The Hypogeum (K24)
The central area of the previous describes mummification facility is dominated by the burial shaft K24 named after the SSTP’s survey grid. It measures approx. 3.00×3.50 m and runs approx. 30.00 m deep. The walls are built of mixed materials, such as irregular limestone blocks and mud bricks on a foundation trench cut into the bedrock without any signs of roofing. The inner walls are lined with mud bricks to depth of 3.00 m. The shaft K24 was refilled with compact clean, dark, yellow sand in antiquities. It contains six tombs cut into the walls at different depths. Furthermore, burials were found in the middle of the shaft in a depth of approx. 16.00 m (fig. 7).
Tomb 1 (Loculus I-West) is located approx. 3.00 m deep on the western side of the shaft. The chamber is coated with white plaster with four lines in Demotic with red ink. The inscription implies a difference in opinion between the wife of the deceased and her mother in law.
Tomb 2 (Loculus II-West) is part of the 2nd Dynasty gallery network, which is cut through in the western wall of shaft K24 in a depth of approx. 8.00 m. The entrance of the chamber was originally walled up with irregular limestone blocks and mortar, but was already removed in antiquities. The gallery was expanded with different loculi and their entrances were blocked in part. The burials were partially disturbed. The ceramics date to the Saitic-Persian Period.
Tomb 3 (Cubicula I-Nord) is located in a depth of approx. 9.00 m on the northern wall, and consists of several smaller chambers (cubicula). The entrance was walled up with irregular limestone blocks, whereby the topmost course was already removed. All the interments were disturbed in antiquity. Besides an unfinished, anthropomorphic sarcophagus, several burials were found, in which mummified human bodies were arranged above each other, only separated by a thick layer of clean sand. All of the cubicula show a similar outline, except for the north-western one: coffin pits and ledges for burials. Several objects could be retrieved, amongst others shabtis, amulets, and ceramics, which also date in the same period.

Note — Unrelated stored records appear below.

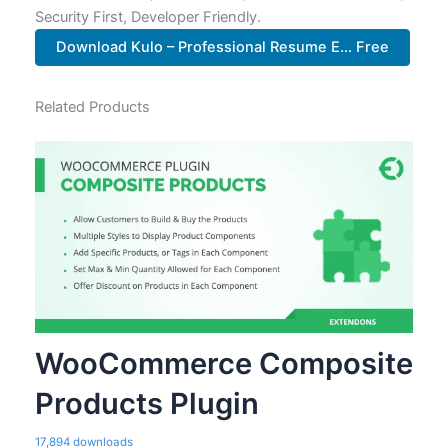
Security First, Developer Friendly.
Download Kulo – Professional Resume E... Free
Related Products
WooCommerce Composite
Products Plugin
17,894 downloads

Tomb 4 (Loculus I-South) is opposite to tomb 3 on the southern wall of the shaft. It is an elongated room, which takes up the entire length of the width of the south wall. Originally, the chamber was walled up—remains of it were still in-situ. The limestone blocks showed one line of a Demotic inscription in red ink, which was similarly repeated above the loculus.

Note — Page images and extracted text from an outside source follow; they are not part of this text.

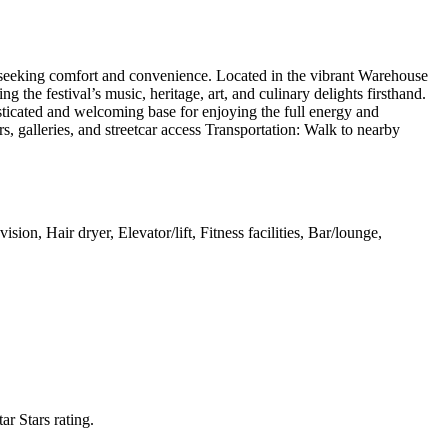
s seeking comfort and convenience. Located in the vibrant Warehouse
 the festival’s music, heritage, art, and culinary delights firsthand.
sticated and welcoming base for enjoying the full energy and
s, galleries, and streetcar access Transportation: Walk to nearby
on, Hair dryer, Elevator/lift, Fitness facilities, Bar/lounge,
tar Stars rating.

Tomb 5 (Cubiculum I-South) is located in a depth of approx. 20.00 m and consists of one small chamber (2.85×2,25 m, east-west axis). The entrance is in the north and was blocked off by six irregular limestone blocks. Two of them are inscribed with Demotic in black ink. The burials seem to belong to an uncle and his nephew.

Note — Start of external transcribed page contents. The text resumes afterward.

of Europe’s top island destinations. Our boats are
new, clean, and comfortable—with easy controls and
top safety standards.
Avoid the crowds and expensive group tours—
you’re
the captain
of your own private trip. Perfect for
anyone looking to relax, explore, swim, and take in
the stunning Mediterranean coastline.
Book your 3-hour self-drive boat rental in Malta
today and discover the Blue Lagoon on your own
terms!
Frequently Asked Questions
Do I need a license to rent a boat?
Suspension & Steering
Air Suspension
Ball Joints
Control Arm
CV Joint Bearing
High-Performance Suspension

Tomb 6 (Cubicula II-North; fig. 8) opens itself to the north in a depth of 30.00 m, and consists of six cubicula (fig. 7). The entrance measures approx. 2.00×2.10 m and leads into a corridor, which is separated into two rooms—loci 1 and 2—with north-south axis (approx. 10.00×5.50 m). Locus 1 opens to the west (locus 3) and to the east (locus 9) in a chamber each. In the second ‘room’ of the hallway (locus 2) is located in the west (locus 4) and in the east (locus 8) two chambers, too. Locus 4 can be entered by a kind of antechamber (locus 5). Two additional chambers are located to the north (loci 6 and 7). All loci, except for locus 7, were walled up with irregular limestone blocks. In the different loci, a number of limestone sarcophagi—partially anthropomorphic, partially rectangular—and wooden coffins, which were very disintegrated, as well as different funerary equipment, such as canopic jars, several shabti sets (fig. 11), amulets, models of bricks and boats made of mud, pottery, and a gilded silver mask (fig. 9–10).